# TASK
Among the entries that follow, how many lines contain the string "FRITZING"? Answer with that number only.

Dataset items:
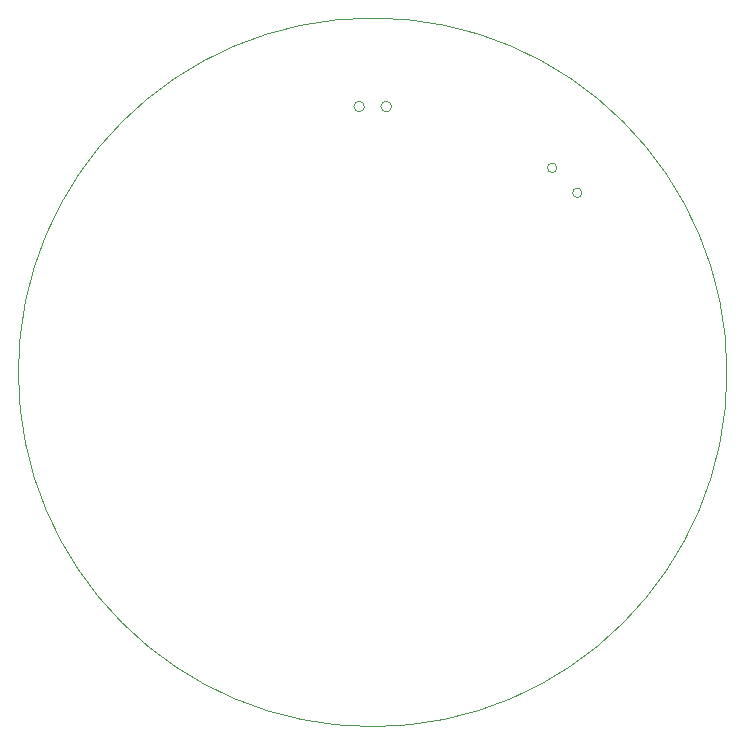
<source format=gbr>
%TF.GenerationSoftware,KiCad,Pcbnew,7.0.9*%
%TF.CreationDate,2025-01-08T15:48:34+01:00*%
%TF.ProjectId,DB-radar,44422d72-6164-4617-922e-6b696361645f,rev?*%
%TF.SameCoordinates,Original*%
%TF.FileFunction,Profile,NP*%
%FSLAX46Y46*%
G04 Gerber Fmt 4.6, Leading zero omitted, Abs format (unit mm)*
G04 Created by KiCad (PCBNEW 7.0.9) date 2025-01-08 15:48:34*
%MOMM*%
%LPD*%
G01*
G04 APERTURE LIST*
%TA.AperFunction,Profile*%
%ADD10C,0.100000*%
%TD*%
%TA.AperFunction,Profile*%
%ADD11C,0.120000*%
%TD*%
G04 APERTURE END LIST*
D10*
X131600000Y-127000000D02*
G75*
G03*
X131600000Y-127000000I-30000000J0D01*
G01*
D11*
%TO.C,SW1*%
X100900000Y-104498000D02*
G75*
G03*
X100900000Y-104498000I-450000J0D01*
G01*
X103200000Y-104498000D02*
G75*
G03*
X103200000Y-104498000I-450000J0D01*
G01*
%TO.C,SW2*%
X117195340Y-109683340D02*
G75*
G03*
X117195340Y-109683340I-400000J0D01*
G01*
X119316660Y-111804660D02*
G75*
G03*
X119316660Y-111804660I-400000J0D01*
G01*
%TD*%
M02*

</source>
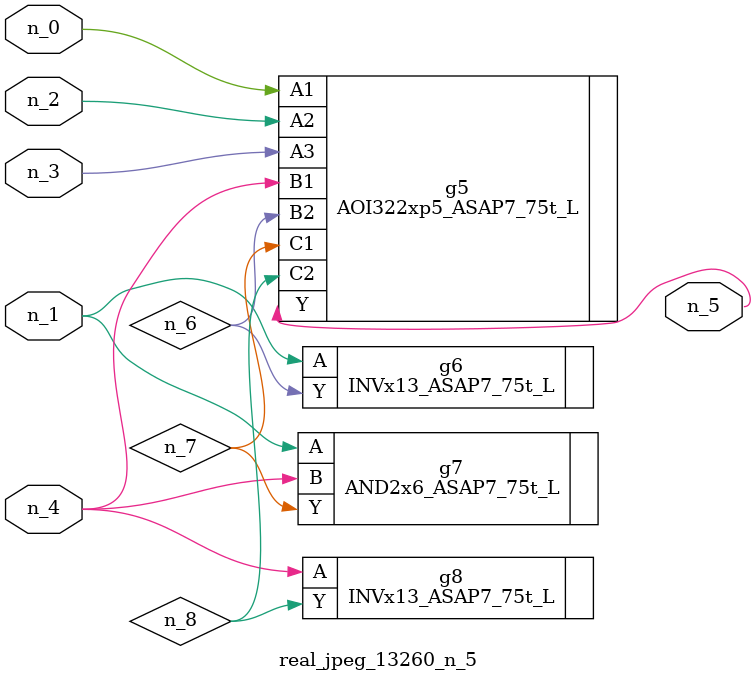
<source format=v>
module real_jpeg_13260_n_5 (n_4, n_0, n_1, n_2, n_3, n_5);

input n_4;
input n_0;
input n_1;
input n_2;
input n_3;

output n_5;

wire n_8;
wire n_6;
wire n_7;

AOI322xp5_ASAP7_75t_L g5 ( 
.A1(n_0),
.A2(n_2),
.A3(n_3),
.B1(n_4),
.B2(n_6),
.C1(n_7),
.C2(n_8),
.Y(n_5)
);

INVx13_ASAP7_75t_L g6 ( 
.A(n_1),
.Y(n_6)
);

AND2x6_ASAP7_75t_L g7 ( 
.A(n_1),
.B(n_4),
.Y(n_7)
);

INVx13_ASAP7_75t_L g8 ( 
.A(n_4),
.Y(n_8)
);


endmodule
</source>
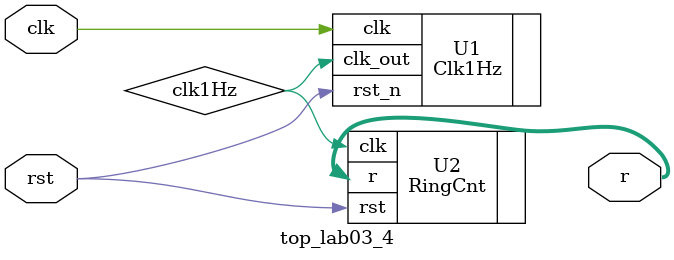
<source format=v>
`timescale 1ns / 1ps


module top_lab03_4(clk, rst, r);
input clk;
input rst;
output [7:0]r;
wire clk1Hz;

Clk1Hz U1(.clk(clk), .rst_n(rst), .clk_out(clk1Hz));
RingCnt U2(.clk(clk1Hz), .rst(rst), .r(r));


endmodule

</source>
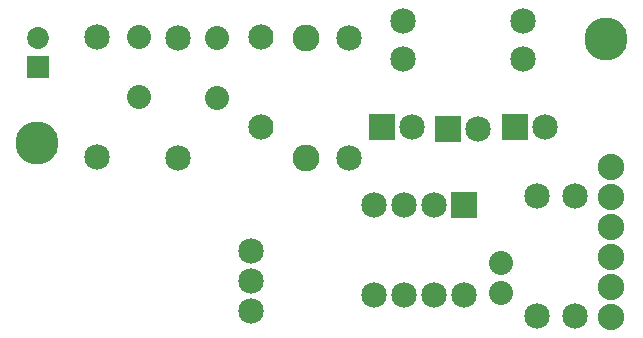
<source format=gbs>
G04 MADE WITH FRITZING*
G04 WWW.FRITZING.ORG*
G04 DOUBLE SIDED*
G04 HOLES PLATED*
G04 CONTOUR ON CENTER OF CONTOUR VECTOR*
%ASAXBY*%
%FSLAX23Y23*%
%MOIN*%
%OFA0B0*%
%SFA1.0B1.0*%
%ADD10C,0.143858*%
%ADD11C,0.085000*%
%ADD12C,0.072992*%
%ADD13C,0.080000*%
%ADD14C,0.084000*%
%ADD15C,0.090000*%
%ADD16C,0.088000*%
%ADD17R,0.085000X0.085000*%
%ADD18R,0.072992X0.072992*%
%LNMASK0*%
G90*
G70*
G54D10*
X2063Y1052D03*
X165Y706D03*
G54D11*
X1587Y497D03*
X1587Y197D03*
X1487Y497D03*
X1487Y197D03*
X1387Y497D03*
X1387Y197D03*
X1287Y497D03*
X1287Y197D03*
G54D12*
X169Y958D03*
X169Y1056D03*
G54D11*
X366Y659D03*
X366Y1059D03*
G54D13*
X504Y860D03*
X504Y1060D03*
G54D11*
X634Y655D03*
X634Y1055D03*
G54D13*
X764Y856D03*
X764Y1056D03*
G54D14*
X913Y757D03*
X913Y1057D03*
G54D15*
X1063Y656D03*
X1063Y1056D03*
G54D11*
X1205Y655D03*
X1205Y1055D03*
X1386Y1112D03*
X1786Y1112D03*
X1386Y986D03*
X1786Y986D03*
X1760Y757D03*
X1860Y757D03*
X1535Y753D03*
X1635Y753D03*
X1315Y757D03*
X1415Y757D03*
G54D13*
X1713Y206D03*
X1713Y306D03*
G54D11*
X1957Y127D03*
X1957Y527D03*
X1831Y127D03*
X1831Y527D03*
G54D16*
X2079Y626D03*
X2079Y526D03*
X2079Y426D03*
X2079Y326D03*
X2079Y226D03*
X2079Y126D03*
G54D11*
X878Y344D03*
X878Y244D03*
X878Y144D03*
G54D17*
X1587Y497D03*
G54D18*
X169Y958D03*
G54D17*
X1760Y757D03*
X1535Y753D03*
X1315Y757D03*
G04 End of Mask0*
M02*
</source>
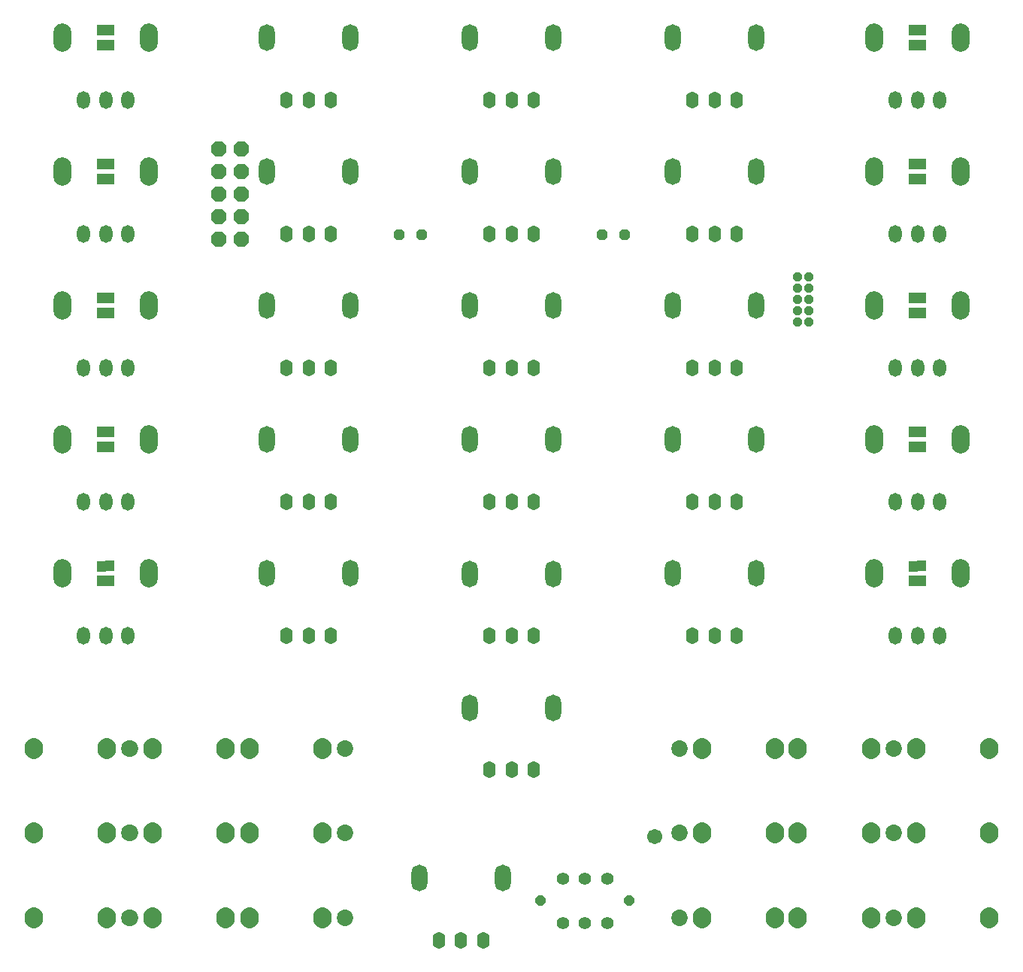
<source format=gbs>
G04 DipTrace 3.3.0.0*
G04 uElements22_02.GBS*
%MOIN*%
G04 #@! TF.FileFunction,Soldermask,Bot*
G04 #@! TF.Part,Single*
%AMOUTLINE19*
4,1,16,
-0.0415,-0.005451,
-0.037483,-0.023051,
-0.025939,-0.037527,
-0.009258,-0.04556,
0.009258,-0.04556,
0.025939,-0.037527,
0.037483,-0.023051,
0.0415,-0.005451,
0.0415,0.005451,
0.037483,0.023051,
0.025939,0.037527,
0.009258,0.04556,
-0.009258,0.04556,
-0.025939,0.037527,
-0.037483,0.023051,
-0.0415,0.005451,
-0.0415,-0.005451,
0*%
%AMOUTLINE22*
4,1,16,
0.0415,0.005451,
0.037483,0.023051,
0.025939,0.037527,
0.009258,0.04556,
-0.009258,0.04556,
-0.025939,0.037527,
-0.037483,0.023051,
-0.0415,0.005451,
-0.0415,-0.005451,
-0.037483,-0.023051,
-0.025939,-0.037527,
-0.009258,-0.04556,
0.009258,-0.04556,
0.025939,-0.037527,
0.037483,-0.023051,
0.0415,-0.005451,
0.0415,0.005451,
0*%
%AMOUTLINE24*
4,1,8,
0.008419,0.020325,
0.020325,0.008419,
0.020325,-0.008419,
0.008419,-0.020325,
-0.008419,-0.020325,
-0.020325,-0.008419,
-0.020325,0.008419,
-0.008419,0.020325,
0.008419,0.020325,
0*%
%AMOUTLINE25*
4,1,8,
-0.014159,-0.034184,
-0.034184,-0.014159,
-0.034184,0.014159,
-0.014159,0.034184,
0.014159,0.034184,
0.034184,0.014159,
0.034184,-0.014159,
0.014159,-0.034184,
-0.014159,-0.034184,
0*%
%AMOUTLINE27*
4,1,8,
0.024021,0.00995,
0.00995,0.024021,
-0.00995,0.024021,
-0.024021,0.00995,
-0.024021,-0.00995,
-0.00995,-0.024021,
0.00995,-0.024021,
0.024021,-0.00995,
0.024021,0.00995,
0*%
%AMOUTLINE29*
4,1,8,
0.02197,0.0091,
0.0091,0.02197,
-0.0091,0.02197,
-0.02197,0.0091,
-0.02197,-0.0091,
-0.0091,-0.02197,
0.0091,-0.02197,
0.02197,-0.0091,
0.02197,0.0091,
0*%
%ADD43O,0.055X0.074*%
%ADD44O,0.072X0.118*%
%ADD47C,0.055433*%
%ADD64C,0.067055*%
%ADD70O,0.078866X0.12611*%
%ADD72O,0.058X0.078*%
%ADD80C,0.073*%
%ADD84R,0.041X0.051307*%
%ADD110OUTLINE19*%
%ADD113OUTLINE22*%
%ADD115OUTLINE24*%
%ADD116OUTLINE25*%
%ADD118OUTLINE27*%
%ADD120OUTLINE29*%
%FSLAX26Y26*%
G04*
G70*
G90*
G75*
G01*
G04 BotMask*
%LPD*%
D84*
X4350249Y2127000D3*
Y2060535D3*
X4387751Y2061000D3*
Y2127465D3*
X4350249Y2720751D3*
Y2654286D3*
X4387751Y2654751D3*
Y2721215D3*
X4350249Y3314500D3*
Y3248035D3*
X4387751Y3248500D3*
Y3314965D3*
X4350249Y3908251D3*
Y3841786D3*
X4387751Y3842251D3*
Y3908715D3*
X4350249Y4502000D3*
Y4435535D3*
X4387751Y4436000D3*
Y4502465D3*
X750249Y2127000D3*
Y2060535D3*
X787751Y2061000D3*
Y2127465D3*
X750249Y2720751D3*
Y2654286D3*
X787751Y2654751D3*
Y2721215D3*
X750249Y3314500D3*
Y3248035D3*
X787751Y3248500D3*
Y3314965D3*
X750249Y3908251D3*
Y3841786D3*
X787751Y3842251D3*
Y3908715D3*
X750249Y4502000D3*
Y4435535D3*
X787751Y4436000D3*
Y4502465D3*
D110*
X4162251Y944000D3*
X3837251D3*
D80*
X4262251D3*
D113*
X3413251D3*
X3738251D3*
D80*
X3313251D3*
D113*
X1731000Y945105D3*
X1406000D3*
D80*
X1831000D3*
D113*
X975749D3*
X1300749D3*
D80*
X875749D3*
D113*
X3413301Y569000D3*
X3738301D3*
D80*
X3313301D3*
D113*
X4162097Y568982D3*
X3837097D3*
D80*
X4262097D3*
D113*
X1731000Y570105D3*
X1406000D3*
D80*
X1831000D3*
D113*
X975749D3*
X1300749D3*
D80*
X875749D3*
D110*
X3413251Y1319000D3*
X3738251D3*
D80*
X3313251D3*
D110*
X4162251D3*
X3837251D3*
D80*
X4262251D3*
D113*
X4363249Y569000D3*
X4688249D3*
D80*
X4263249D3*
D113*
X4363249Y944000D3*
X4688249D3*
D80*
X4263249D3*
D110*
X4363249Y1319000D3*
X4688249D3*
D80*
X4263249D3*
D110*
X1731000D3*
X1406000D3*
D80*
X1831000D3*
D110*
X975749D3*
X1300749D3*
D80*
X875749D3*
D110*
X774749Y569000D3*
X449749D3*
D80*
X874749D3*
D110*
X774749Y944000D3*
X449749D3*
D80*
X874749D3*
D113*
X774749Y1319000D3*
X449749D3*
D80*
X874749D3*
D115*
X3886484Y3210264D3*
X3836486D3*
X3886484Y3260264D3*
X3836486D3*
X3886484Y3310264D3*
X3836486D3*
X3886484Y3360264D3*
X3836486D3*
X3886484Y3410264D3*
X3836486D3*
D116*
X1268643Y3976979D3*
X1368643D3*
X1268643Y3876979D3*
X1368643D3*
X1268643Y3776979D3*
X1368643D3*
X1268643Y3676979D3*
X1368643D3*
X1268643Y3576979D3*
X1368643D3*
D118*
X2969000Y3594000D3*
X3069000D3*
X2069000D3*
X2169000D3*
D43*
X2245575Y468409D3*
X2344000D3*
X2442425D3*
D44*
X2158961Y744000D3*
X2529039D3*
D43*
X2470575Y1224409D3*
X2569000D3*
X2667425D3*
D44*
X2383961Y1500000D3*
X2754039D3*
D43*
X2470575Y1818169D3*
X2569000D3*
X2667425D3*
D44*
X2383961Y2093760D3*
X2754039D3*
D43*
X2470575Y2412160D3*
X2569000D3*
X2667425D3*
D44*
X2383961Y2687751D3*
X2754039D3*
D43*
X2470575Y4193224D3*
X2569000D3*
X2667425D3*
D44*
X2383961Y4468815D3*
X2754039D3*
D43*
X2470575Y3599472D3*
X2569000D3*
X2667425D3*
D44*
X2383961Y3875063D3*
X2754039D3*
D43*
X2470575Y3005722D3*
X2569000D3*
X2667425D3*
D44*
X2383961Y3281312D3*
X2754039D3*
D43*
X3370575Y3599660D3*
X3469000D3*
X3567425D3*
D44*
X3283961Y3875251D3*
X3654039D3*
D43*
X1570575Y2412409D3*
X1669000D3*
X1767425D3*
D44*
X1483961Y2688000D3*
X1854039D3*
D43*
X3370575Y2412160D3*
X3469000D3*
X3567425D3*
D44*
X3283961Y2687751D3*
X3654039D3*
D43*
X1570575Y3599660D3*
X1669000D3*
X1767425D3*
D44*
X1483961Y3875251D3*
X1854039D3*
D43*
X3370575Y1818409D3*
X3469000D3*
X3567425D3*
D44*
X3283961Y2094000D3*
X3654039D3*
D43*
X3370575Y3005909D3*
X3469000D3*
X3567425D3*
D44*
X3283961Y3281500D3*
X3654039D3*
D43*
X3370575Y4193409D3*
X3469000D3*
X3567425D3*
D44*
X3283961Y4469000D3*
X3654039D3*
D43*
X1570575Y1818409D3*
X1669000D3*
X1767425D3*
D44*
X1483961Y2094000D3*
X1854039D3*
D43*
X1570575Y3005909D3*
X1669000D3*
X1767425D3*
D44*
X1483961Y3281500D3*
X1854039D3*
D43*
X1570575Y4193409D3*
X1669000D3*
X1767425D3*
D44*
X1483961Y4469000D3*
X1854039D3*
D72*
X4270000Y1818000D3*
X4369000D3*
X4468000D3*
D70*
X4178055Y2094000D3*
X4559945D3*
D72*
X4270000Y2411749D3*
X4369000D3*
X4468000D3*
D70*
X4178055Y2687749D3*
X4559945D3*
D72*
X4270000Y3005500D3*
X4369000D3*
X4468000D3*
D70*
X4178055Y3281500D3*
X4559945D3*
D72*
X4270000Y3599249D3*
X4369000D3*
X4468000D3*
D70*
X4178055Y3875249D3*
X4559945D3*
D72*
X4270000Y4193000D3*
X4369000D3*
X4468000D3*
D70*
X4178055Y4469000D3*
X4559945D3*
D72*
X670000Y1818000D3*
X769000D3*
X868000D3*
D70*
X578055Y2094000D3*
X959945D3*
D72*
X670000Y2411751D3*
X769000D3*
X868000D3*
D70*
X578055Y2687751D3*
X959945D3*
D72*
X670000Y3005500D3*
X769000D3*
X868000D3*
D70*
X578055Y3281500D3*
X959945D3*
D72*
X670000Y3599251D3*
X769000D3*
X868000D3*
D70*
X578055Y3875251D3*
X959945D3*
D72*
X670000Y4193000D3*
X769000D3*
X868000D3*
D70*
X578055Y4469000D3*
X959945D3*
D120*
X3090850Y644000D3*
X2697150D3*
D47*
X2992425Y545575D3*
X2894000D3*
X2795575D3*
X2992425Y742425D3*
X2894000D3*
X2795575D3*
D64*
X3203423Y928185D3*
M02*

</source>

# RESPONSE BOX
2